Let's do a example to see how large and unrealistic the values get. Let's be generous and say we're only trying to power a 10 W load for a little while, so we want to store 100 J. Let's say the AC source is 120 V at 60 Hz, which is common line power here in North America. Twice per cycle, all the stored energy is either in the cap or in the inductor, so we can calculate the requirements of each independently. The energy in a capacitor is:
E = ½ C V²
where E is energy in Joules, C is capacitance in Farads, and V is EMF in volts. The 100 J will be stored in the capacitor at the peak of the voltage cycle, which is sqrt(2) times higher than the RMS, so 170 V. Solving for the capacitance:
C = 2 E / V² = 2(100 J)/(170 V)² = 6.92 mF
The resonant frequency of a L-C tank is:
F = 1 / 2π sqrt(LC)
where F is frequency in Hz and L is inductance in Henrys. Solving for the inductance:
L = 1 / (2πF)²C = 1 / (2π 60 Hz)²(6.92 mF) = 1.02 mH
The energy stored in a inductor is:
E = ½ I² L
where I is the current in Amps. Solving for the current:
I = sqrt(2 E / L) = sqrt(2(100 J)/(1.02 mH)) = 444 A
So, to store 100 J at 120 V and 60 Hz, the tank circuit requires a 7 mF 170 V capacitor and 1 mH 450 A inductor.

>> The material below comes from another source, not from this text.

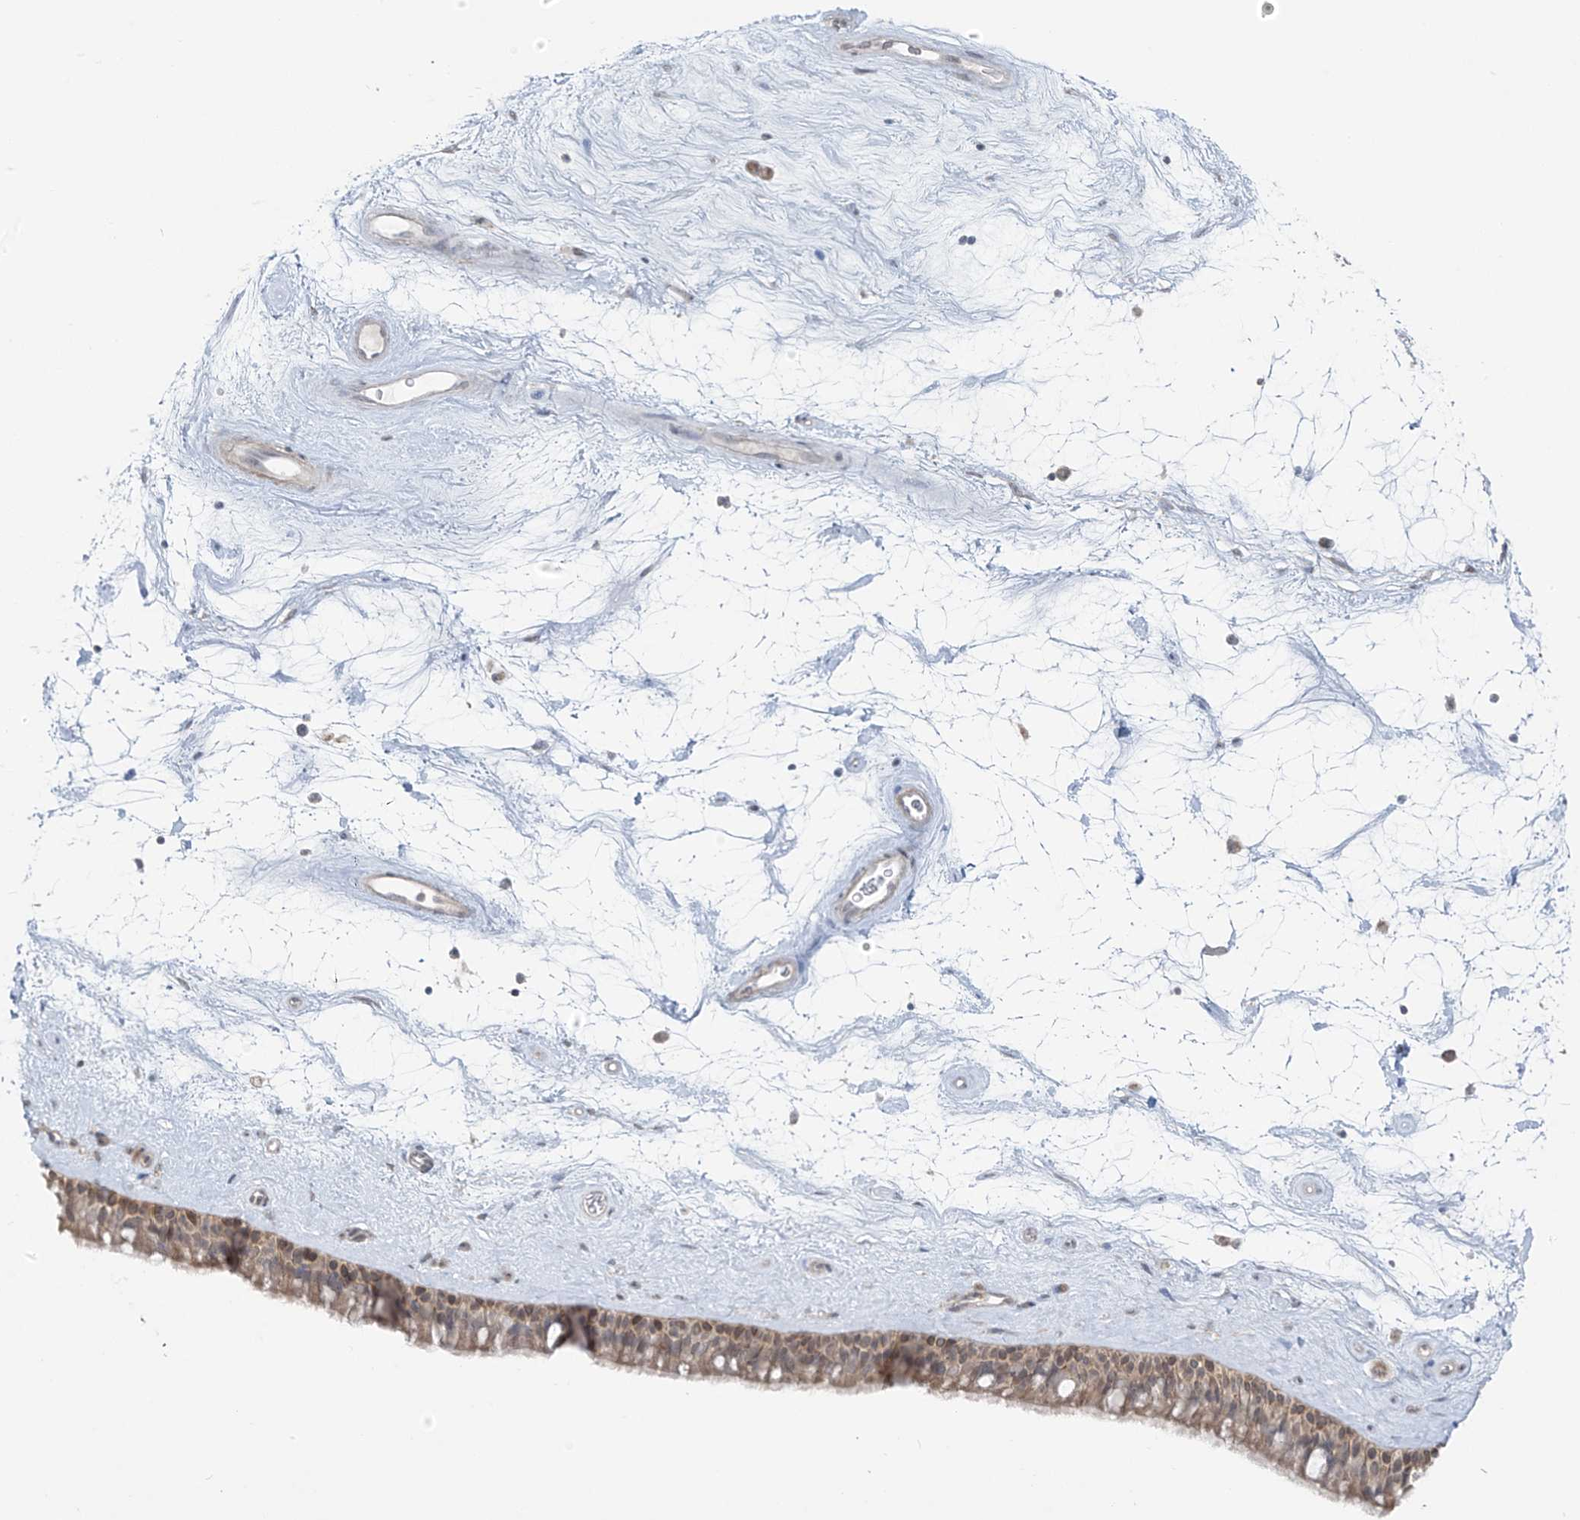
{"staining": {"intensity": "weak", "quantity": ">75%", "location": "cytoplasmic/membranous,nuclear"}, "tissue": "nasopharynx", "cell_type": "Respiratory epithelial cells", "image_type": "normal", "snomed": [{"axis": "morphology", "description": "Normal tissue, NOS"}, {"axis": "topography", "description": "Nasopharynx"}], "caption": "Immunohistochemistry (IHC) histopathology image of benign nasopharynx: human nasopharynx stained using IHC demonstrates low levels of weak protein expression localized specifically in the cytoplasmic/membranous,nuclear of respiratory epithelial cells, appearing as a cytoplasmic/membranous,nuclear brown color.", "gene": "HDDC2", "patient": {"sex": "male", "age": 64}}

Real inductors have real equivalent series resistance. We want the tank to supply 10 W initially, so let's say we don't want the inductor dissipating more than 1 W of that on its own. The peak inductor current is 444 A, so the RMS current thru the inductor is 314 A. To dissipate only 1 W, the inductor's DC resistance needs to be only 10.2 µΩ. Yes, micro-Ohms.
To make things even tougher, the same current goes thru the capacitor, which also must have 10.2 µΩ ESR (effective series resistance) to only dissipate 1 W. Even with both components having this extremely low DC resistance, the tank will dissipate 2 W just sitting there on its own when it holds 100 J. The energy loss will be a exponential decay, in this case with a time constant of 50 seconds, or a half-life of about 35 seconds. In other words, this tank circuit is a very "leaky" energy store. If you charge it fully to 100 J, after 35 seconds only 50 J will be left, after a minute only 30 J, 9 J after 2 minutes, 2.7 J after 3 minutes, etc.
Even if you consider the above acceptable, look at what it would take to make a 1 mH inductor that can handle 450 A and have only 10 µΩ DC resistance. Now you can see why this idea, while theoretically correct, is totally impractical given current technology.